## Instructions to follow
Convert the entries from the line with "Fraser Island : la" to the line with "2 septembre 2021" into a Markdown table with the columns Row and Text. Give each line its own numbered row and skip any blank lines.

## Extracted records

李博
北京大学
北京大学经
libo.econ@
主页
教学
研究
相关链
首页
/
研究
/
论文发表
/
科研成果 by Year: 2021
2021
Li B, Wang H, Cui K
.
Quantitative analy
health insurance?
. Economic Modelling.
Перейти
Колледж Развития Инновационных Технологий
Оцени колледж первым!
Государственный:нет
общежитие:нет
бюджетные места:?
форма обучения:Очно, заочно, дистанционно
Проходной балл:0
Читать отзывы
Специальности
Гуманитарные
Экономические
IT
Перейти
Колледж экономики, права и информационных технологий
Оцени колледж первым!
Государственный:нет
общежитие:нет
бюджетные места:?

* * *

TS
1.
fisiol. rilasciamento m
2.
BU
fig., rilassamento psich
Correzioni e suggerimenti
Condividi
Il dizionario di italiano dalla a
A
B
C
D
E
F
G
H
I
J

* * *

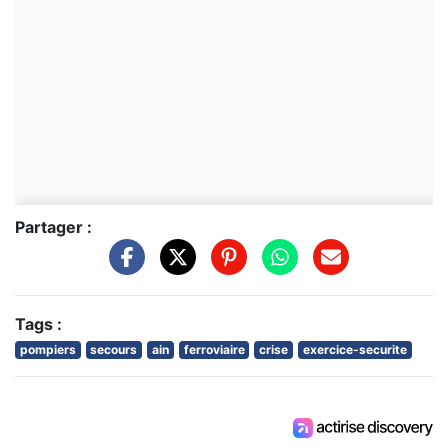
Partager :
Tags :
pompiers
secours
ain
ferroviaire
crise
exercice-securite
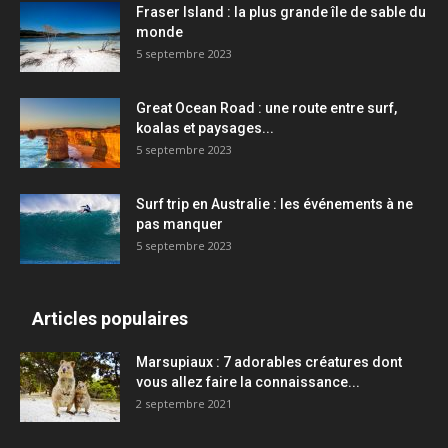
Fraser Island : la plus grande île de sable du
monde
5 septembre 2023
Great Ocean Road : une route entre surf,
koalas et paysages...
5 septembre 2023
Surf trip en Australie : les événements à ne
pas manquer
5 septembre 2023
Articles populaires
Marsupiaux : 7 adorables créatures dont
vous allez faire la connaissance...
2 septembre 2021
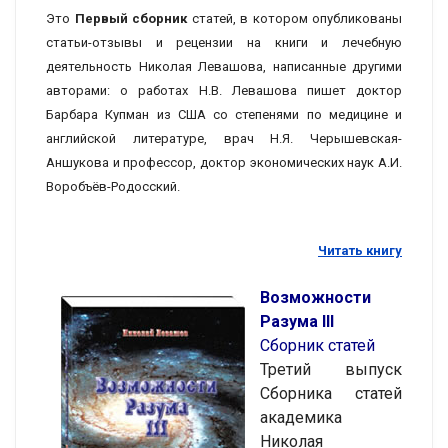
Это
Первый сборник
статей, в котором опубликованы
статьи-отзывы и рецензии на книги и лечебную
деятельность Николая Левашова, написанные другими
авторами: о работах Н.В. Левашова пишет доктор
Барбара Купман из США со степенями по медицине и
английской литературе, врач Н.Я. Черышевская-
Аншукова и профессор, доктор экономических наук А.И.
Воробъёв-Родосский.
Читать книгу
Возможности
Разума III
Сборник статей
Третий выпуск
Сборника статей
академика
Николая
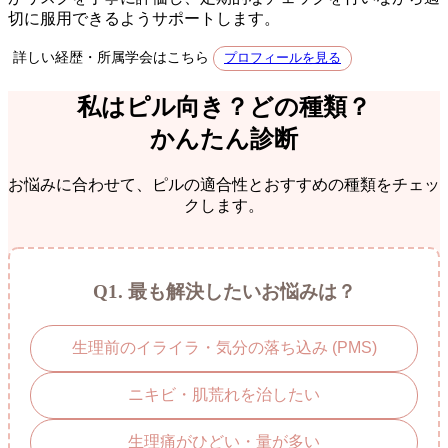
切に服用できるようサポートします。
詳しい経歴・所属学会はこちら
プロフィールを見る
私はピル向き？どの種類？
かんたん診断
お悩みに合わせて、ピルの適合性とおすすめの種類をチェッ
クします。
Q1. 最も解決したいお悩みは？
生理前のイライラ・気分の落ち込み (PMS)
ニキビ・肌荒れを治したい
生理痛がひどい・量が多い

## Response to the task
| Row | Text |
|---|---|
| 1 | Fraser Island : la plus grande île de sable du |
| 2 | monde |
| 3 | 5 septembre 2023 |
| 4 | Great Ocean Road : une route entre surf, |
| 5 | koalas et paysages... |
| 6 | 5 septembre 2023 |
| 7 | Surf trip en Australie : les événements à ne |
| 8 | pas manquer |
| 9 | 5 septembre 2023 |
| 10 | Articles populaires |
| 11 | Marsupiaux : 7 adorables créatures dont |
| 12 | vous allez faire la connaissance... |
| 13 | 2 septembre 2021 |